I loved the idea of eating space in this way, and the execution was excellent. It’s an imaginative, playful conceit that I latched onto and enjoyed watching develop.
“The Last Lucid Day” by Dominique Dickey
Like “Under the Skin,” “The Last Lucid Day” is narrowly focused on a speculative technology: in this case, an implant for people with dementia that “can tell you when your last good day—your last really good day—will be.” But where “Under the Skin” focuses on technology and society to the exclusion of character, “The Last Lucid Day” focuses on two characters and their relationship, to the point where the speculative implant is almost incidental to the core of the story.
“The Last Lucid Day” is about the narrator and his relationship with his estranged and aging father, who now lives in an assisted living facility that specializes in memory care. Put simply, they don’t have a good relationship. The adult narrator still has nightmares involving his father. They have reconnected after years apart and are on civil terms, but that doesn’t mean things are now fine or can even become so in the time the father has left. The narrator wants his father to apologize or show remorse for how he treated his son as a child, but here, on the last lucid day, that still doesn’t seem likely. This is a complicated yet meaningful story about living with trauma and being in relationship with imperfect and faulted human beings, one that examines the challenges of finding closure and the realities of aging.
If you like thoughtful stories focused on characters with complicated relationships, this one’s for you. I also appreciated and recommend this story for its depiction of aging and dementia.
“Every Hopeless Thing” by Tia Tashiro
Elodie hunts through the toxic remnants of Earth, now a long-dead planet, to find scavengeables that could justify her trip. To her surprise, she finds an impossible child who seemingly grew up underground on Earth.
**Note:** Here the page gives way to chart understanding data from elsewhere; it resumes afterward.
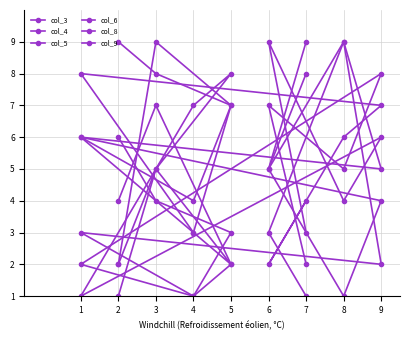

Is the value of col_5 at 3 greater than the value of col_8 at 1?

Yes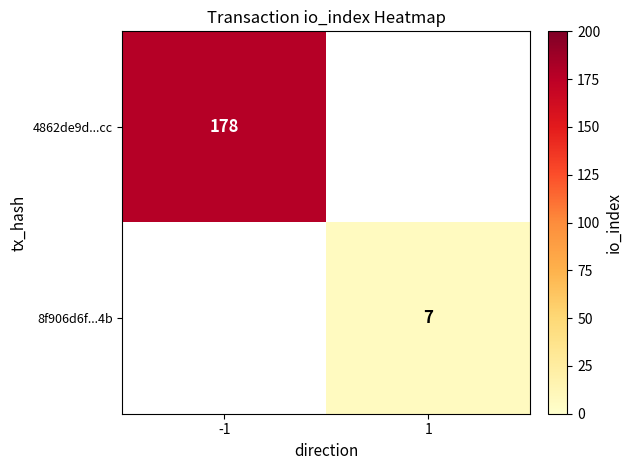

The 8f906d6f...4b series shows 7 at 1. True or false?

True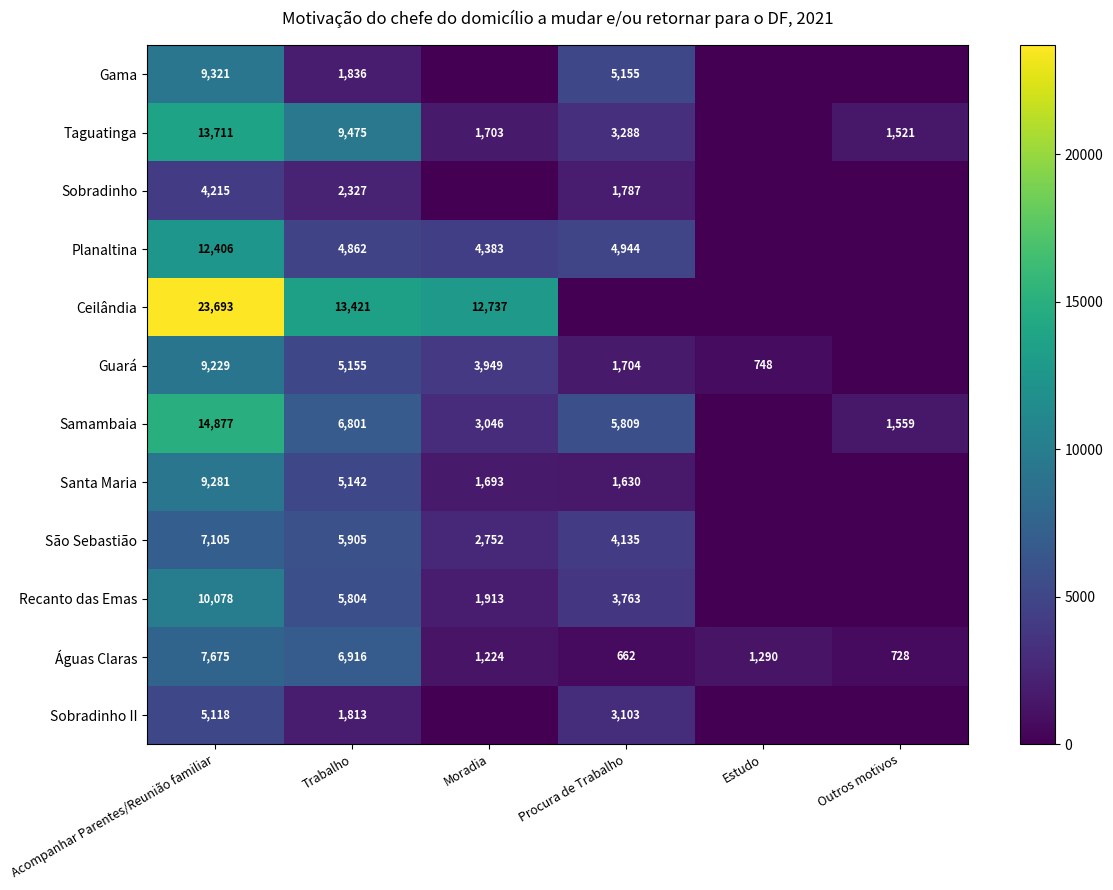

At which label does Águas Claras first exceed 1290?

Acompanhar Parentes/Reunião familiar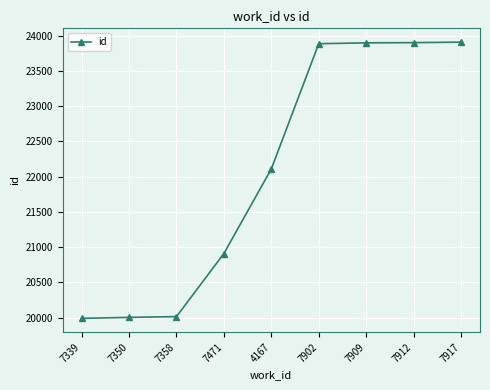

Approximately how many times larger is the value at 7350 compared to 7471?

1.0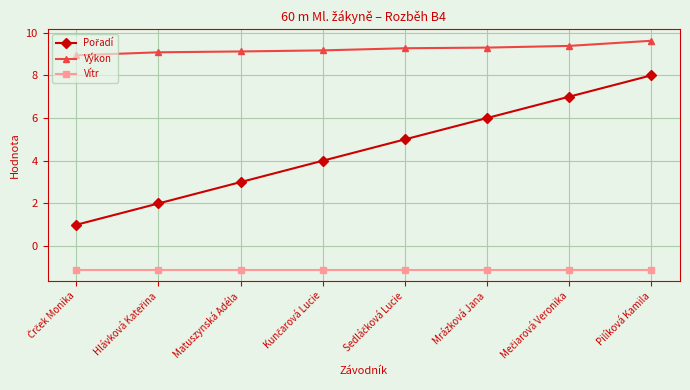

What is the sum of all Výkon values?

73.9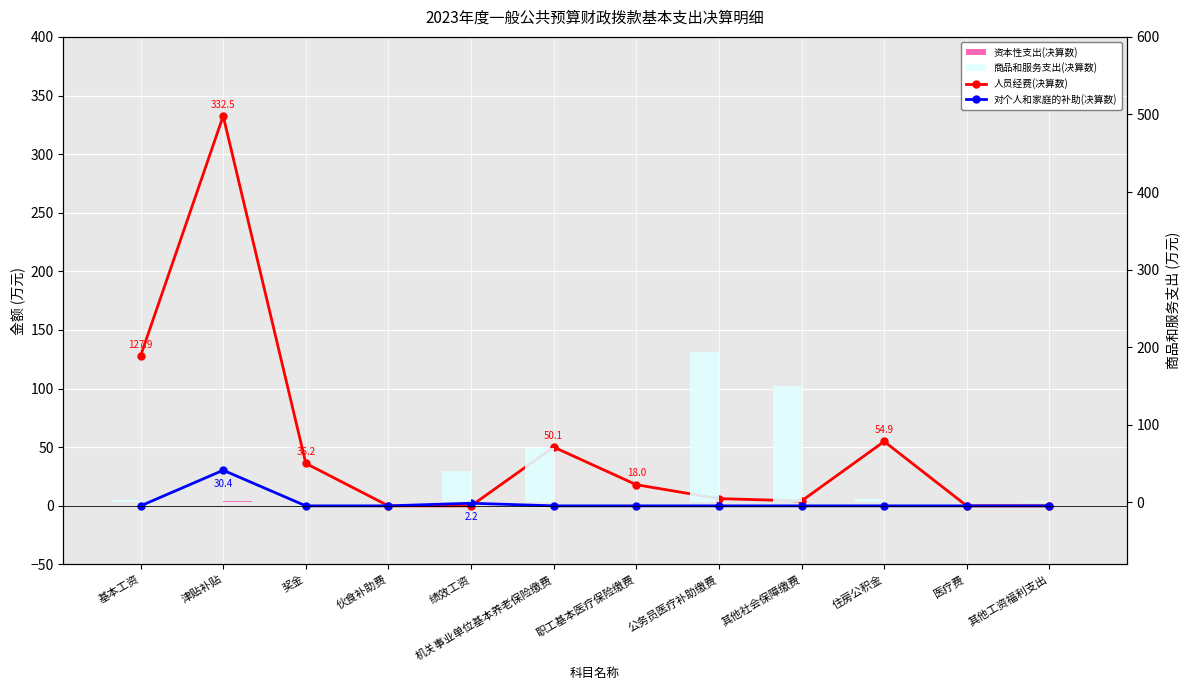

At which category is the sum across all series the highest?

津贴补贴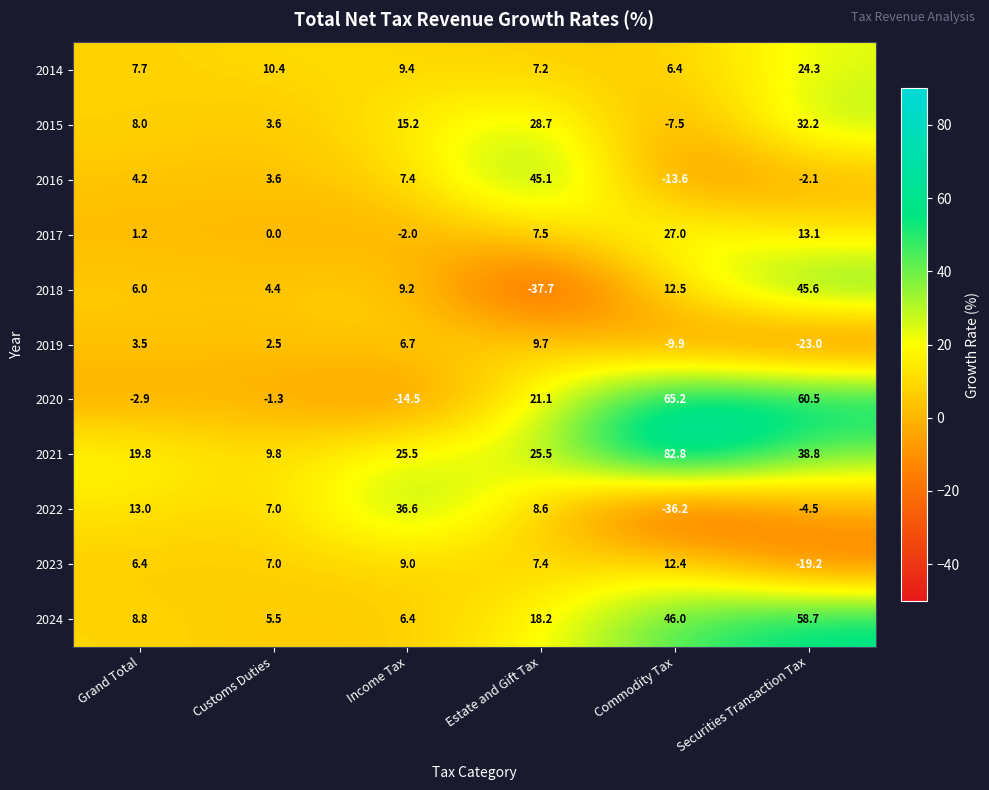

Rank the series at Estate and Gift Tax from highest to lowest value.

2016, 2015, 2021, 2020, 2024, 2019, 2022, 2017, 2023, 2014, 2018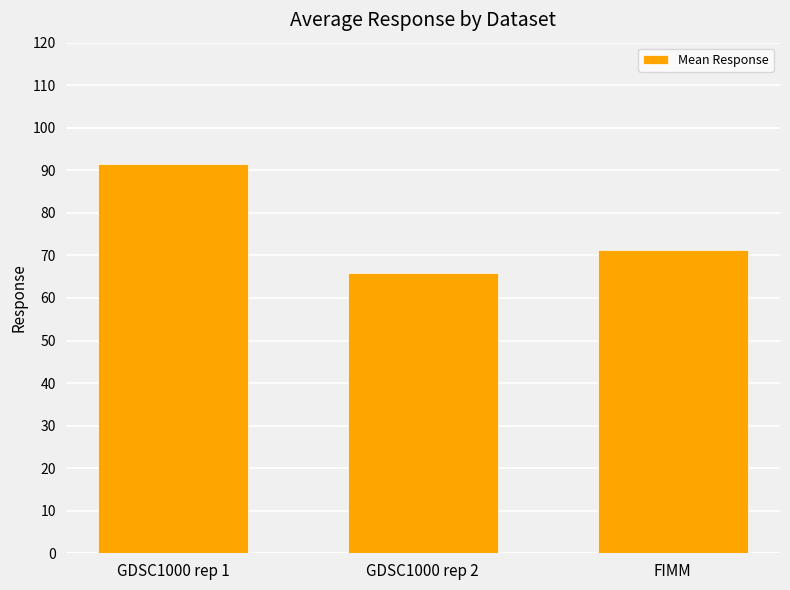

List the labels in order of value, largest first.

GDSC1000 rep 1, FIMM, GDSC1000 rep 2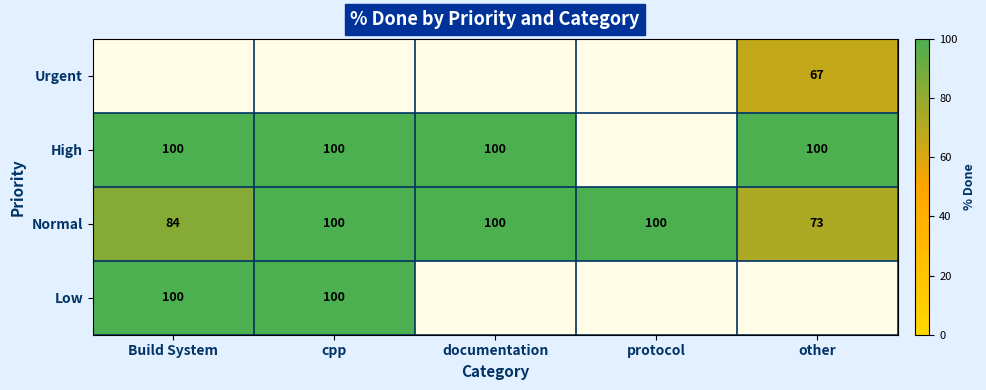

Which has a higher value, cpp or Build System?

Build System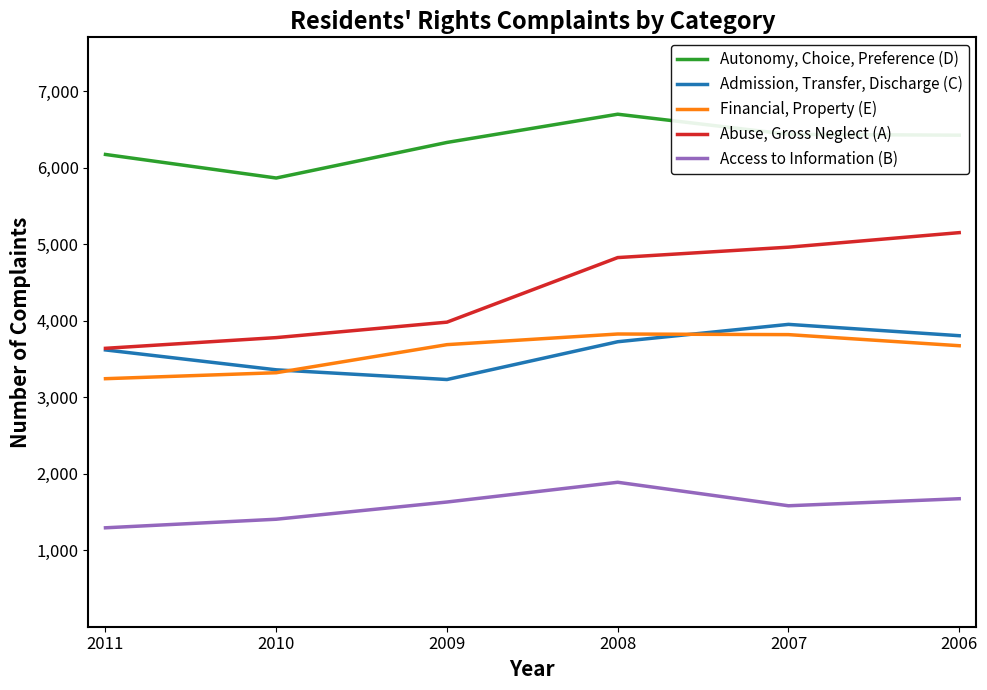

Rank the series at 2009 from highest to lowest value.

Autonomy, Choice, Preference (D), Abuse, Gross Neglect (A), Financial, Property (E), Admission, Transfer, Discharge (C), Access to Information (B)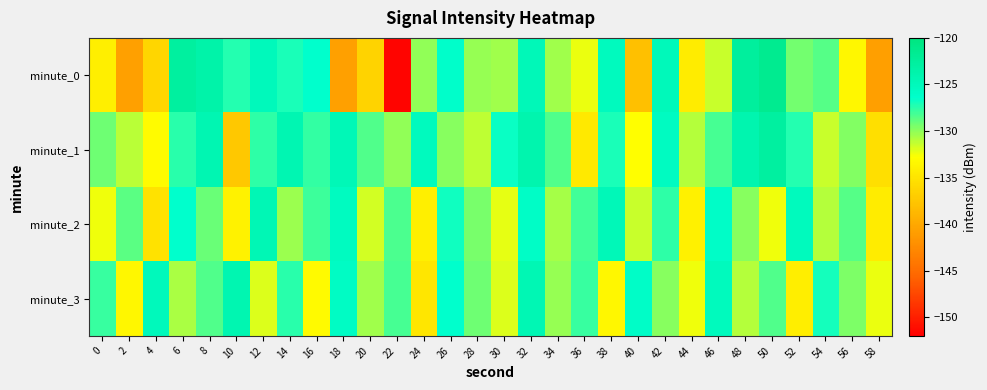

Reading right to left, transcribe all the data shown in this chart.

minute_0: 58=-140.9	56=-133.5	54=-128.6	52=-129.3	50=-121.4	48=-122.5	46=-131.4	44=-134.3	42=-124.9	40=-138.0	38=-125.3	36=-132.4	34=-130.4	32=-124.8	30=-130.5	28=-130.2	26=-126.4	24=-130.0	22=-151.6	20=-136.4	18=-140.7	16=-126.5	14=-127.0	12=-125.0	10=-127.3	8=-123.5	6=-122.7	4=-136.2	2=-140.7	0=-134.0
minute_1: 58=-135.4	56=-129.7	54=-131.5	52=-127.3	50=-122.8	48=-124.1	46=-128.2	44=-130.9	42=-125.6	40=-132.8	38=-127.1	36=-134.6	34=-128.4	32=-123.9	30=-126.7	28=-131.2	26=-129.8	24=-125.3	22=-130.1	20=-128.5	18=-124.6	16=-127.7	14=-124.3	12=-127.6	10=-137.3	8=-124.3	6=-127.5	4=-133.1	2=-131.1	0=-129.2
minute_2: 58=-134.3	56=-128.6	54=-130.9	52=-125.2	50=-132.5	48=-129.8	46=-126.1	44=-133.9	42=-127.6	40=-131.4	38=-124.8	36=-128.1	34=-130.6	32=-125.9	30=-132.2	28=-129.5	26=-126.8	24=-134.1	22=-128.3	20=-131.7	18=-125.5	16=-127.9	14=-130.3	12=-124.6	10=-133.8	8=-129.1	6=-126.4	4=-135.2	2=-128.7	0=-132.5
minute_3: 58=-132.3	56=-129.6	54=-126.9	52=-134.2	50=-128.5	48=-130.9	46=-125.2	44=-132.5	42=-129.8	40=-126.1	38=-133.5	36=-127.8	34=-130.2	32=-124.5	30=-131.9	28=-129.2	26=-126.5	24=-134.8	22=-128.2	20=-130.5	18=-125.8	16=-133.2	14=-127.5	12=-131.9	10=-124.2	8=-128.4	6=-130.7	4=-125.1	2=-133.4	0=-127.8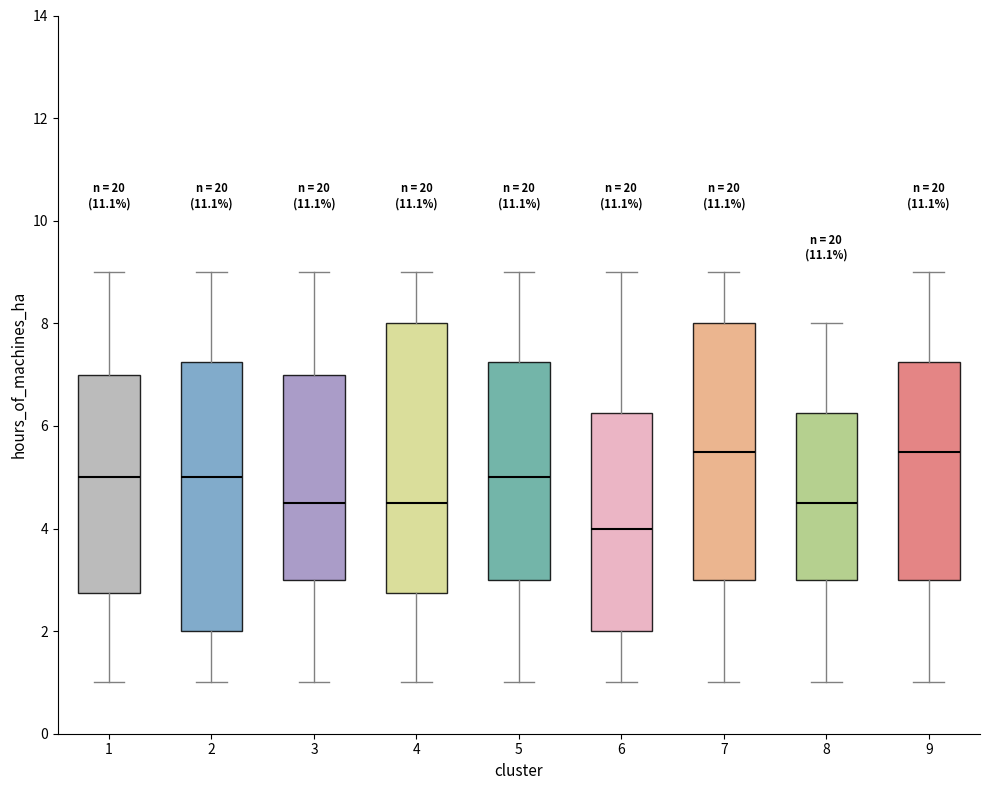

Reading left to right, transcribe this box plot: for each box, give where its median line is, the range the box spans, and where its two whiskers end, as read against the y-axis. The values are not printed on the chart, so give them approximately, as read against the axis.

1: median 5.0, box 2.8 to 7.0, whiskers 1.0 to 9.0
2: median 5.0, box 2.0 to 7.2, whiskers 1.0 to 9.0
3: median 4.6, box 3.0 to 7.0, whiskers 1.0 to 9.0
4: median 4.6, box 2.8 to 8.0, whiskers 1.0 to 9.0
5: median 5.0, box 3.0 to 7.2, whiskers 1.0 to 9.0
6: median 4.0, box 2.0 to 6.2, whiskers 1.0 to 9.0
7: median 5.6, box 3.0 to 8.0, whiskers 1.0 to 9.0
8: median 4.6, box 3.0 to 6.2, whiskers 1.0 to 8.0
9: median 5.6, box 3.0 to 7.2, whiskers 1.0 to 9.0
Elodie’s immediate instinct is to help evacuate and relocate the child and their community, but Elodie realizes that her instincts may not align with what these strange Earthlings actually want for themselves.
This is a longer story at just under 7000 words, and Tashiro uses that length well. She sketches out a believable universe, one where Earth is an abandoned, toxic husk of a world and where corporate spyware is an accepted fact of life. The story has time to set up several threads before weaving them back together to form a satisfying conclusion, threads including the origin of Elodie’s sentient spaceship and how much geneticists will pay for long-lost DNA from Earth. If you enjoy good worldbuilding, this story is for you.
The story’s title — “Every Hopeless Thing” — comes from one of the strongest lines in the entire piece, a line that leads Elodie to change her perspective and one that I’m sure will stick with me. Unlike the father in “The Last Lucid Day,” Elodie is able to see when and how she has hurt others, and she is able to issue a genuine and productive apology. It warms my heart to read stories where characters learn to apologize or share really good apologies. Apologizing is an important action that too often we misunderstand or avoid. Elodie is perceptive, empathetic, and full of grit, and I especially enjoyed her character and the journey she takes here.
Have you read these stories? What did you like about them? What were your favorite stories from the last couple months?